May 2 (UPI) -- Germany's populist, far-right Alternative for Germany party was officially designated Friday as an "extremist" group that is actively working to undermine the country's democracy.
Domestic intelligence agency the Federal Office for the Protection of the Constitution said it had taken the step based on hard evidence detailed in a 1,000-page it said provided evidence that AfD was working against the country's democratic system.
"The ethnicity and ancestry-based understanding of the people prevailing within the party is incompatible with the free democratic order," the FOPC said in a statement.
The "proven far-right extremist organization" classification was in line with what the report said are breaches of central tenets of the constitution, including with regard to human dignity and the rule of law, but stops short of banning AfD.
Related
However, the designation empowers authorities, subject to approval by a judge, to intensify surveillance, including infiltration by undercover agents, wire-tapping and tracking of online activity and communications.
AfD co-leaders Alice Weidel and Tino Chrupalla condemned the decision, saying in a post on X that the real threat to democracy was the FOPC, which it said was trying to game the system ahead of Friedrich Merz's coalition government coming into office on Tuesday.
"Today's decision by the Federal Office for the Protection of the Constitution is a severe blow to German democracy: In current polls, the AfD is the strongest party.
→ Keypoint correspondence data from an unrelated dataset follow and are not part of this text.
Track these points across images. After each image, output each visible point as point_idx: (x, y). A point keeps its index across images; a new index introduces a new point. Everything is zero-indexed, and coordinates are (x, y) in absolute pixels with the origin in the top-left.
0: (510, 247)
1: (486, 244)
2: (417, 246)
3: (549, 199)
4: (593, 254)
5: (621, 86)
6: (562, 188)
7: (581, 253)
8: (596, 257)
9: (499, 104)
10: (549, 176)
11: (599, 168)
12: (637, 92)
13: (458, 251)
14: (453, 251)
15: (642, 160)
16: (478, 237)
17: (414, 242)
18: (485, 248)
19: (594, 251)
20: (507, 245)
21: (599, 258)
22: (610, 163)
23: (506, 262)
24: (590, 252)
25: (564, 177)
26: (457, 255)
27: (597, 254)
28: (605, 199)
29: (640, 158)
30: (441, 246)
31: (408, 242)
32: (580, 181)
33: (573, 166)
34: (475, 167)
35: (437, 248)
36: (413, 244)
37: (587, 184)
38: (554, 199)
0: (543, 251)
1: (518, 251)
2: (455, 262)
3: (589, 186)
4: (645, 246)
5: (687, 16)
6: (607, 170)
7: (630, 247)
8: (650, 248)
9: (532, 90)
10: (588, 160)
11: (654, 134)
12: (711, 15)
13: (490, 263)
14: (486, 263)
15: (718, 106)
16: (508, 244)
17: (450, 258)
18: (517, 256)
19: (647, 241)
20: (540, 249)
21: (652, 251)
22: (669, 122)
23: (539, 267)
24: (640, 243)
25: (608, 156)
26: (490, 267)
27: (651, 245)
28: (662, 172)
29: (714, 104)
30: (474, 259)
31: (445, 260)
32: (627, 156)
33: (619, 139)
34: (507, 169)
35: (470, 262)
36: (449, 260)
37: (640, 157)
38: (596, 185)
The federal government only has four days left in office, and the secret service no longer even has a president. And the classification as a so-called 'suspected case' is not yet legally binding," they said.
"Nevertheless, the AfD, as an opposition party, is now being publicly discredited and criminalized shortly before the change of government. The associated, targeted interference in the democratic decision-making process is therefore clearly politically motivated. The AfD will continue to defend itself legally against these defamations that endanger democracy."
The ruling marks the first time such a large party -- the AfD is the second largest party behind the CDU with 152 of the 630 seats in the Bundestag -- has been officially determined to be extremist since the end of the World War II.
A legal ban is seen as unlikely, as it would need to be endorsed by the Federal Constitutional Court and the Bundestag, the federal legislature, but the extremist tag could drastically escalate the onus on mainstream parties to pledge they will not work with the AfD under any circumstances.
The anti-immigration AfD has come from nowhere to make major electoral gains in recent months with big wins in the former East German states of Thuringia and Saxony in regional elections in September, and picked up scores of seats in February's national election, denying either of the centrist parties -- the CDU and SPD -- of a majority.